Revisiting Palestinian Revolt
Published: Friday, January 31, 2014
Updated: Friday, January 31, 2014 02:01
Charles Anderson, a Jamal Daniel post-doctoral fellow at the Center for Contemporary Arab Studies, on Wednesday discussed the Great Revolt in Palestine suggesting a new understanding of this pivotal moment in Middle Eastern history.
The event, entitled “Popular State Formation during the ‘Great Revolt’ in Palestine” was held in the CCAS boardroom.
Anderson’s focus on the revolt, which took place from 1936 to 1939, moves away from the traditional characterization of the movement as chaotic and failed. Rather, he posited that the Great Revolt was an organized peasant rebel campaign for independence.
Anderson focused his talk on breaking down the traditional scholarly understanding of the Great Revolt as a disorderly and chaotic failure, and how he believes this has hindered revelation about much of Palestinian history under British rule.
“The dominant representation of the Great Revolt within scholarly literature is generally exceedingly negative. We are better served by stepping away from teleological narratives that associate the Great Revolt with 1948,” Anderson said. “Seeing the revolt as a precursor to and precondition of national failure in 1948 has foreclosed a more thorough analysis of the uprising for its dynamic qualities, its remarkable tenacity, and importantly of its social origins and bases.”
Anderson argued that the vigor of the Palestinian insurgency, with its popular character and wide appeal among peasants, youth and workers helped to develop a vibrant organizational infrastructure that underpinned the uprising. Rather than labelling it a catalyst of the Palestinians’ defeat a decade later in the 1948 war with Israel, Anderson argues that the revolt should be regarded as a peasant rebel attempt to push the British Mandate to the verge of collapse.
“The stakes for the revolt could hardly be higher. Although it has not been entirely acknowledged in the literature, it was a struggle for independence. It also represented a major popular effort at the reconstitution of Palestinian society,” Anderson said. “For the peasants, workers and youth that drove the rebellion, it was both a life and death campaign for political independence and a project of social reformation that sought to uplift the downtrodden masses.”

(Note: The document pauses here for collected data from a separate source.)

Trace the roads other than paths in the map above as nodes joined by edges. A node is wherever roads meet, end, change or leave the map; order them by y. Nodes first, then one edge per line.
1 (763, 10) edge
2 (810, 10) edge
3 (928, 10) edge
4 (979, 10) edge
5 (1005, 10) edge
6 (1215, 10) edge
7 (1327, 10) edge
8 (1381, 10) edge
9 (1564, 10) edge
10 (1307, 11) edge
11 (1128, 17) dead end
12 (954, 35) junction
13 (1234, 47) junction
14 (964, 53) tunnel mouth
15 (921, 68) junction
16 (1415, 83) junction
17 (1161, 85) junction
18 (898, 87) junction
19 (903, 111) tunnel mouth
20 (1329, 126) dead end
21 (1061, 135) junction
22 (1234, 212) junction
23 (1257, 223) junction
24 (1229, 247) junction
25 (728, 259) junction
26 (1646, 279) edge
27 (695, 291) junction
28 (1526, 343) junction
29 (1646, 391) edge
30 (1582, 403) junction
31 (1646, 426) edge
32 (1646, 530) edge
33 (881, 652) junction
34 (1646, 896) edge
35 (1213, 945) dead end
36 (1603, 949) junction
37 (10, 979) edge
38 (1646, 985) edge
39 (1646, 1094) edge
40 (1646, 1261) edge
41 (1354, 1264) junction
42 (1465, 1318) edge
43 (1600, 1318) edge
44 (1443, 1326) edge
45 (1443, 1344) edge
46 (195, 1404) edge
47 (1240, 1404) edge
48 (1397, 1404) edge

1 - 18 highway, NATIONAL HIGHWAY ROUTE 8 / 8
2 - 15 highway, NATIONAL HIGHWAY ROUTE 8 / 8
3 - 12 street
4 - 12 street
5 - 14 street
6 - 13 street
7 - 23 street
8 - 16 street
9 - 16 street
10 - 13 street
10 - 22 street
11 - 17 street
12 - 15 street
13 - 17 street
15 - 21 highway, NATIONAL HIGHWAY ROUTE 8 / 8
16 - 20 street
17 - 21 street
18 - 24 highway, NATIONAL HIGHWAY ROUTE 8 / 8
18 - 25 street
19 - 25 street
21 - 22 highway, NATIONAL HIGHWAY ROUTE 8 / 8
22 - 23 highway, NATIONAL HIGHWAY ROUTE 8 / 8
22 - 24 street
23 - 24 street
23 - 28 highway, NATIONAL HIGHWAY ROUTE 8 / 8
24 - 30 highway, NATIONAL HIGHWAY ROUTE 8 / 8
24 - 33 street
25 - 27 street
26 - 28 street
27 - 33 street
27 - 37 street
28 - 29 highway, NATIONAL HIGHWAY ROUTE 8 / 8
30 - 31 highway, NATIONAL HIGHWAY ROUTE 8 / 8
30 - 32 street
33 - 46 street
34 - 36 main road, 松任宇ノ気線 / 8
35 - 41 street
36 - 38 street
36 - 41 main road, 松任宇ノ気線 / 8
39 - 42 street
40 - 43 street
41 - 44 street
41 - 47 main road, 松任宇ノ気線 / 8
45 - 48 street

In his presentation, Anderson explored the significance of key rebel institutions during the revolt and the dynamics of popular state formation. He linked these groups to the importance and power of mass politics.
“Mass politics, as I am arguing, was not simply built on greater political participation by large numbers of people,” Anderson said. “Rather, it is my contention that modern mass politics is inextricably related to the increasing salience of horizontal affinities, identities and associational culture.”
At the end of the event, Anderson urged the audience to explore other studies of colonialism from a similar “view from below,” an approach that event attendees voiced interest in. Others appreciated learning about a topic they had not previously known much about.
“I thought it was really interesting because it’s a topic I haven’t seen much scholarship about,” Nusayba Hammad, a recent graduate of the University of Virginia, said.
Michelle Munjanattu (SFS ’11) appreciated Anderson’s presentation in contrast with other scholarship, but felt that he overplayed the role of the revolt in Palestinian identity.
“I think it’s an important contribution to the idea of horizontal struggle against imperialism, but it’s an interesting contrast of what Dr. Anderson says and just the body of history on Palestinian diaspora from Latin America, Central America,” Munjanattu said. “To me it’s an important work, but I think it’s not the sole determinate of Palestinian identity.”